OPDRACHT 1> Werk in de tekst over de Joodse schedelcollectie het deel bij dat begint met "De Joodse schedelcollectie" en doorloopt tot en met "troepen werden aangetroffen.". Geef dat deel opnieuw, met "geallieerde troepen" vervangen door "geallieerde soldaten".
OPDRACHT 2> Beantwoord op basis van de tekst over de Joodse schedelcollectie de vraag in welk concentratiekamp de zesentachtig Joden werden vergast.
OPDRACHT 3> Ga verder met de tekst over de Joodse schedelcollectie en schrijf door vanaf de laatste zin die er staat.

GECITEERDE PASSAGE>
────
Joodse schedelcollectie

Uit Wikipedia, de vrije encyclopedie
Een gedenkplaat met de namen van zesentachtig slachtoffers in Natzweiler-Struthof

De Joodse schedelcollectie was een verzameling van menselijke skeletten, afkomstig van Joodse slachtoffers van de Holocaust. Tot een complete samenstelling van de collectie kwam het nooit. Met de verzamelingen wilden de nazi's de inferioriteit van het "Joodse ras" aantonen. Zesentachtig Joden werden in het concentratiekamp Natzweiler-Struthof (Elzas) vergast, waar hun lichamen later door geallieerde troepen werden aangetroffen.

Achtergrond[bewerken | brontekst bewerken]

Foto van Rudolf Brandt in gevangenschap na de oorlog.

Volgens de centrale stellingen van de nazistische rassenleer was er sprake van "Arisch oerras" in Noord-Europa dat van alle mensenrassen het hoogst ontwikkeld was. Onder aan de ladder stond het "Joodse ras", aangeduid als ondermensen. Dit diende daarom bestreden en uitgegroeid te worden. De ondergeschiktheid was het "Joodse ras" kwam volgens de nazileer onder andere tot uiting door onderontwikkelde lichamelijke kenmerken.
────
GETOONDE GEGEVENS>
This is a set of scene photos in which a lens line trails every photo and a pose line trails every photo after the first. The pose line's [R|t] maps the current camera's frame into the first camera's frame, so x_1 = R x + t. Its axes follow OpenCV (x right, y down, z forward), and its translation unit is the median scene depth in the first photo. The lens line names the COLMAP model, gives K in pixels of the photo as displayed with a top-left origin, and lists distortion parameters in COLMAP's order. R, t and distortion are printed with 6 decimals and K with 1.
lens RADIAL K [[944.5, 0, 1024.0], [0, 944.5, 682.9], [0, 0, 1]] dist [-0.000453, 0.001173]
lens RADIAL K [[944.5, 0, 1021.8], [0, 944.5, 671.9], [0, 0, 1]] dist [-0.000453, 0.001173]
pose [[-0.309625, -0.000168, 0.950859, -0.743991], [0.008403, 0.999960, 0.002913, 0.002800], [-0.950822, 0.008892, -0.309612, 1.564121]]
────
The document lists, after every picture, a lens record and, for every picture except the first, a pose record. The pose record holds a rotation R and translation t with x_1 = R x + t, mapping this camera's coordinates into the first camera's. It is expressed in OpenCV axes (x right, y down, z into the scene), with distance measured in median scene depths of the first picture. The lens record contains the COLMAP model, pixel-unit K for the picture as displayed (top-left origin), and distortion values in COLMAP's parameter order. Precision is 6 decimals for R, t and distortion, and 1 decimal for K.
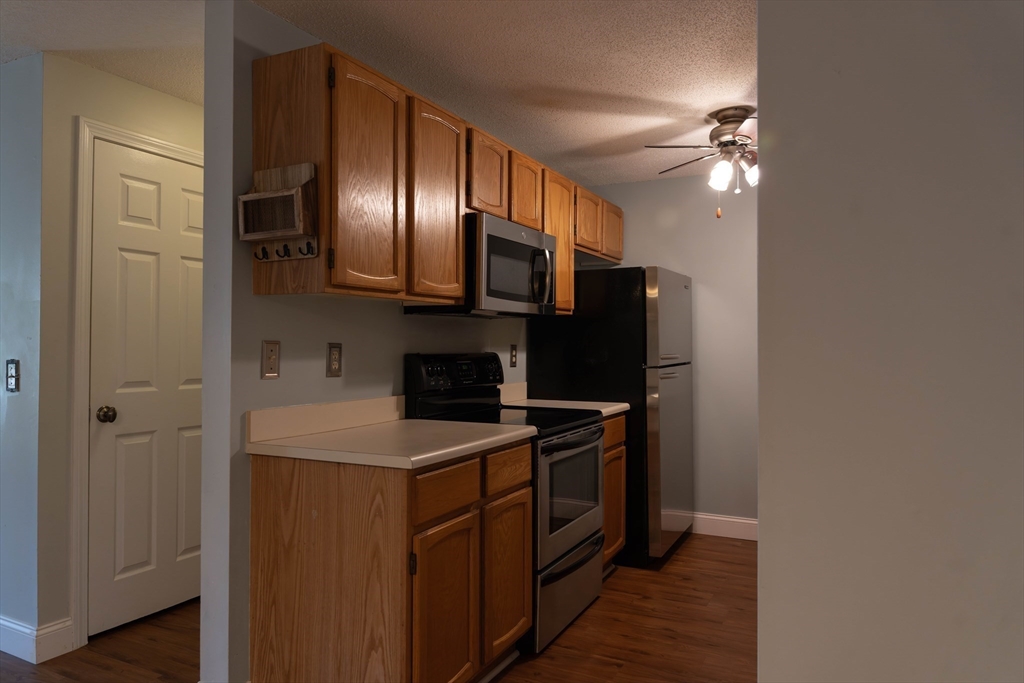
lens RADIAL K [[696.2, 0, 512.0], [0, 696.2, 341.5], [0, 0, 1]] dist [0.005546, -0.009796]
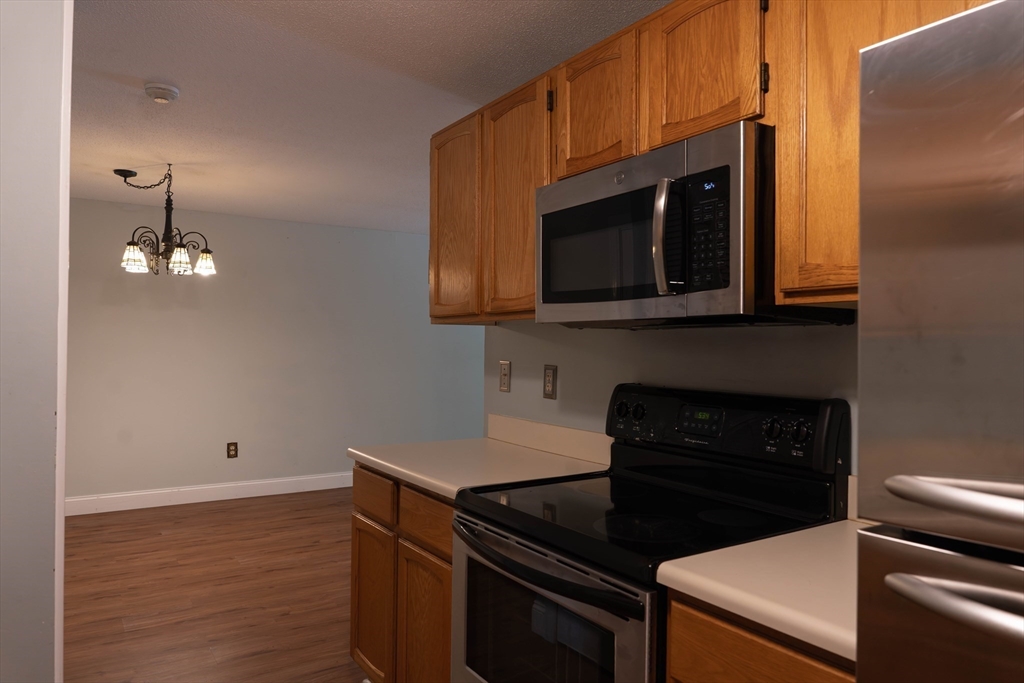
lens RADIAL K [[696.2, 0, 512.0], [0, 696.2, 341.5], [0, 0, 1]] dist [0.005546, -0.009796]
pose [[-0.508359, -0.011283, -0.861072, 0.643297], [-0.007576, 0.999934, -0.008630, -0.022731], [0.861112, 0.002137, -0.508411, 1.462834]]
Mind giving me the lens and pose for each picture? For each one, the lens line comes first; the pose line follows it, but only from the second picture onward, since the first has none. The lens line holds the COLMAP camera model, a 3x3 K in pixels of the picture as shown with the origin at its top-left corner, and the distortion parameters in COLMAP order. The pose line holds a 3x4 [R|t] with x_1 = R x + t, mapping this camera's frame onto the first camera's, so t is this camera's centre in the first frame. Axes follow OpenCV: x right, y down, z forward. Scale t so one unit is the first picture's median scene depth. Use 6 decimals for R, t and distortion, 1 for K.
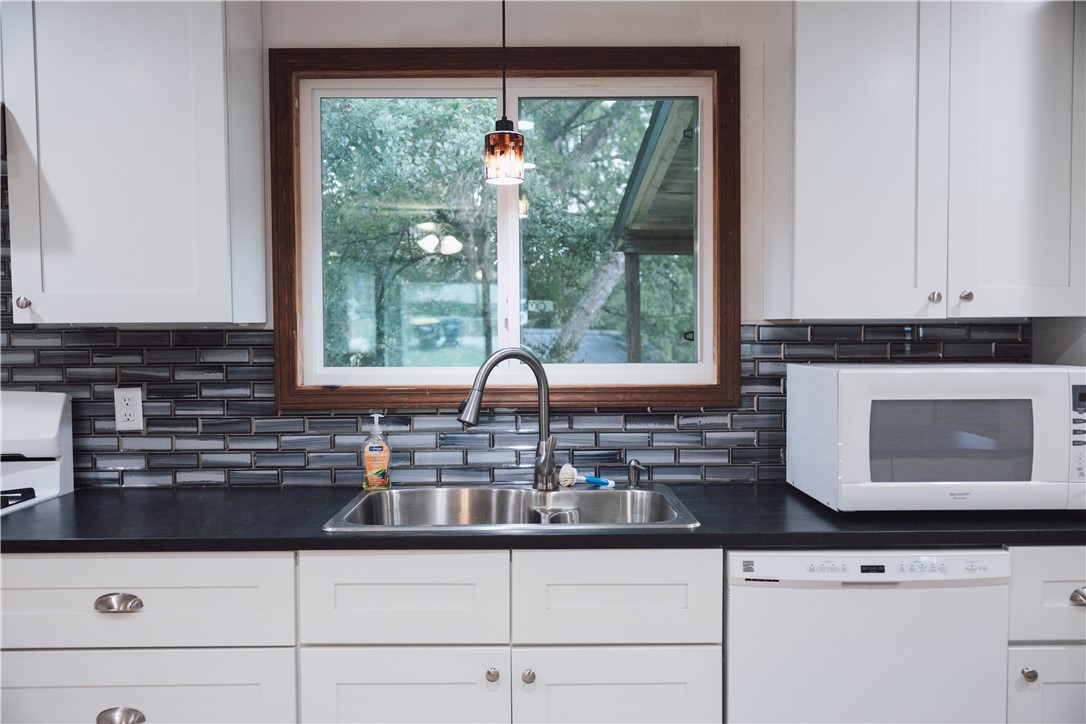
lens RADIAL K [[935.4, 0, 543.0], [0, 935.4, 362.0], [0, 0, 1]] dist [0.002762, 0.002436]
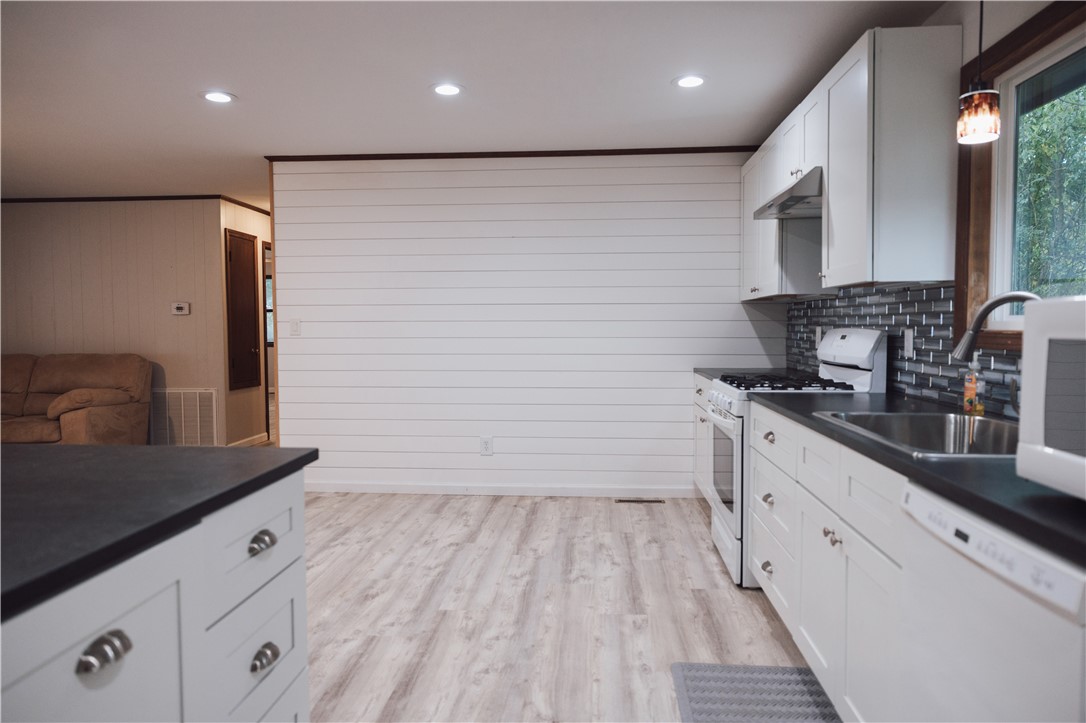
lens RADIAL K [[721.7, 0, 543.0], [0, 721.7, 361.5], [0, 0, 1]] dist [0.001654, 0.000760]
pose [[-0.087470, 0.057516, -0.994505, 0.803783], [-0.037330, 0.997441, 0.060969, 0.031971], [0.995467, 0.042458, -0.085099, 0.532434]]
────
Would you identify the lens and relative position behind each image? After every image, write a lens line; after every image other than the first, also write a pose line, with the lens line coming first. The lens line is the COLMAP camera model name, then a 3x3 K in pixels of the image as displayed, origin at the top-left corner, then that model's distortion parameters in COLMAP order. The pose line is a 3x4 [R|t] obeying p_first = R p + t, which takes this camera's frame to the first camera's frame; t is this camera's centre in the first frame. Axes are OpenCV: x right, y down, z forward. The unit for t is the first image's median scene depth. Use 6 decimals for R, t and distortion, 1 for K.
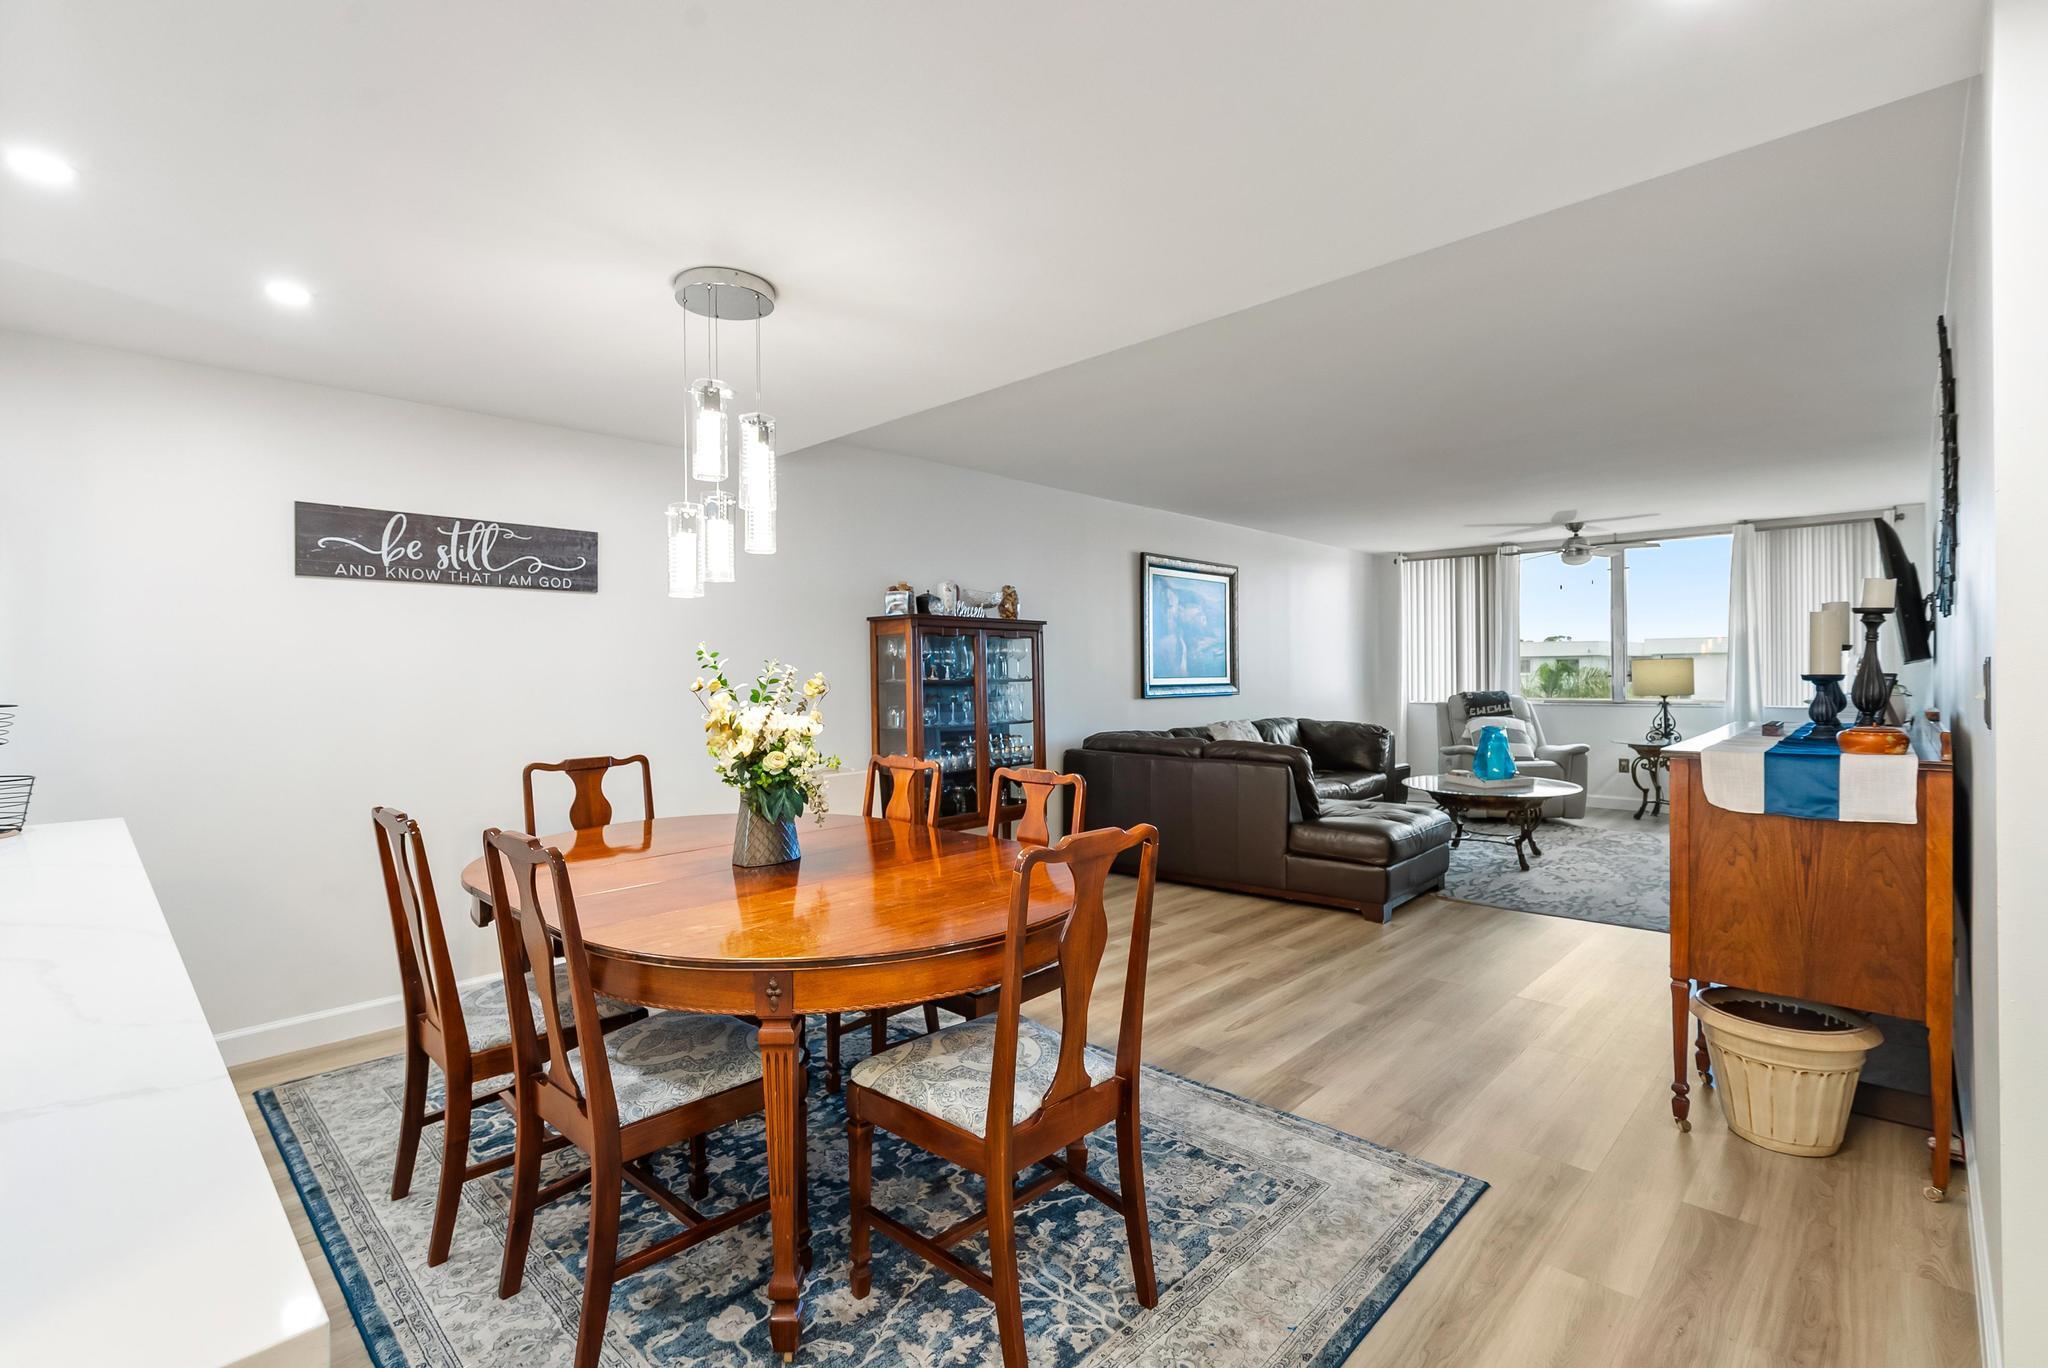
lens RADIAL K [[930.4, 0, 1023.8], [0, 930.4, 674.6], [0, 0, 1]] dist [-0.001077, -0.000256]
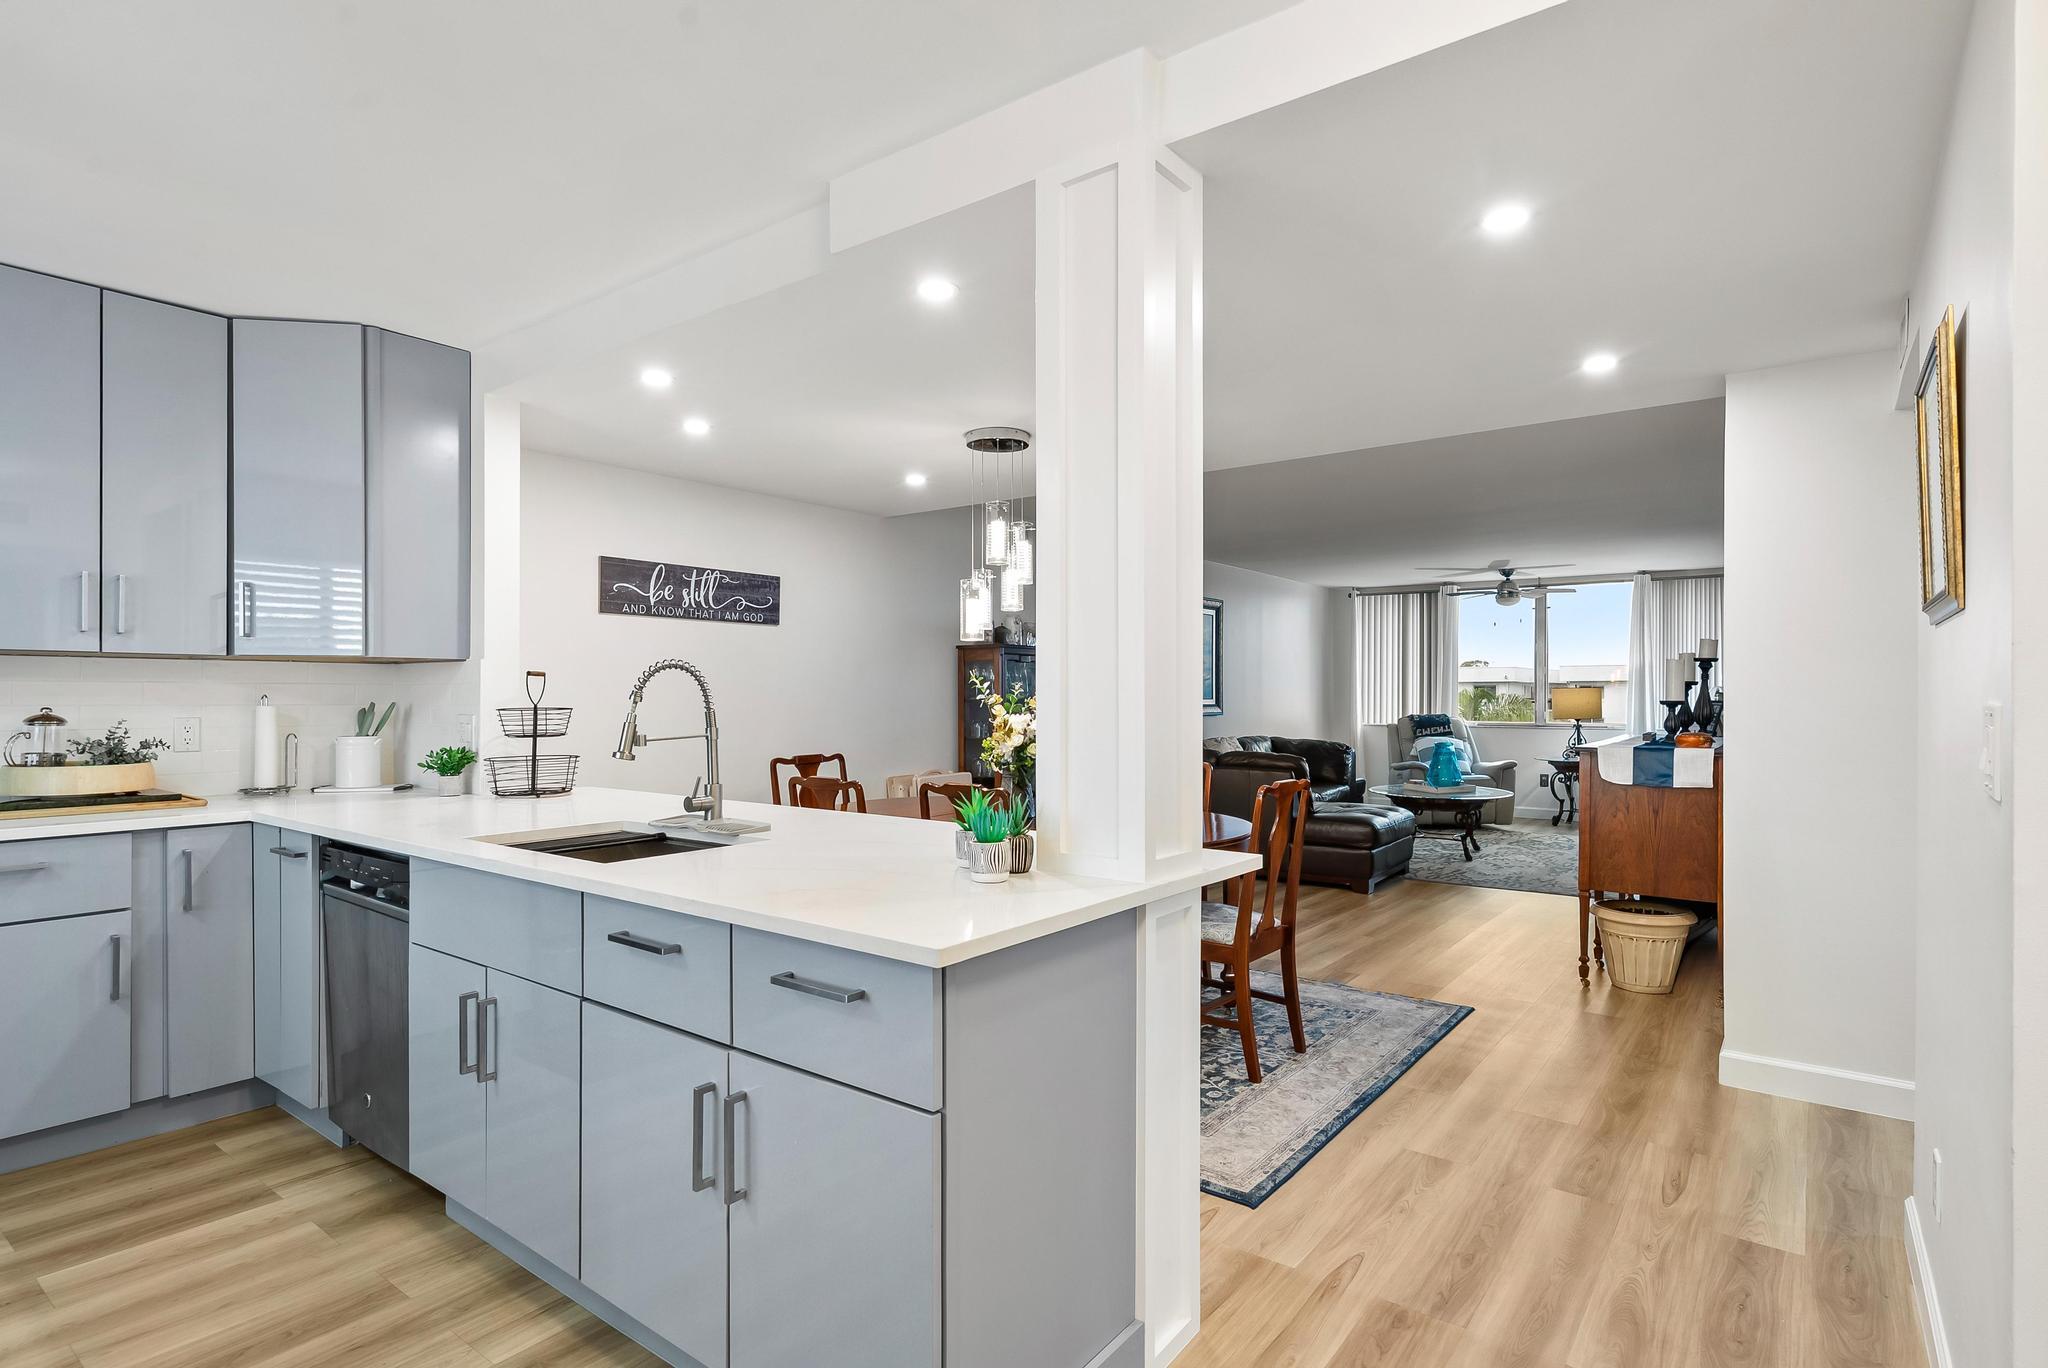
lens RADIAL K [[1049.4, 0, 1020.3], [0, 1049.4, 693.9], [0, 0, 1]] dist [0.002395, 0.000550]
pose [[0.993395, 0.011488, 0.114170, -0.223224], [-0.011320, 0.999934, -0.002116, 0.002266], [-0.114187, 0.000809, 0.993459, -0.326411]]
────
ANTWOORDVAK 1>
De Joodse schedelcollectie was een verzameling van menselijke skeletten, afkomstig van Joodse slachtoffers van de Holocaust. Tot een complete samenstelling van de collectie kwam het nooit. Met de verzamelingen wilden de nazi's de inferioriteit van het "Joodse ras" aantonen. Zesentachtig Joden werden in het concentratiekamp Natzweiler-Struthof (Elzas) vergast, waar hun lichamen later door geallieerde soldaten werden aangetroffen.

ANTWOORDVAK 2> In het concentratiekamp Natzweiler-Struthof in de Elzas.

ANTWOORDVAK 3>
SS-leider Heinrich Himmler gaf de opdracht tot het samenstellen van een bottencollectie. De opdracht werd uitgevoerd door de anatomist August Hirt, samen met Wolfram Sievers en Rudolf Brandt. Zij waren verbonden aan de Ahnenerbe, een SS-denktank die het doel had de nazistische rassenleer te implementeren.

Aanvankelijk was men van plan Joodse commissarissen uit het Rode Leger te selecteren voor het project, maar uiteindelijk werd gekozen uit honderdvijftien gevangenen die zich in Auschwitz bevonden en die voldeden aan het stereotype qua Joods uiterlijk. Zij werden in de eerste helft van 1943 uitgekozen door SS-Hauptsturmführer Bruno Berger en Hans Fleischhacker. De gevangenen werden in quarantaine gezet, omdat er op dat moment een tyfusepidemie was in Auschwitz. In een laboratorium werden foto's gemaakt, lichaamsmaten opgemeten en verder gekeken naar typisch Joodse uiterlijke kenmerken.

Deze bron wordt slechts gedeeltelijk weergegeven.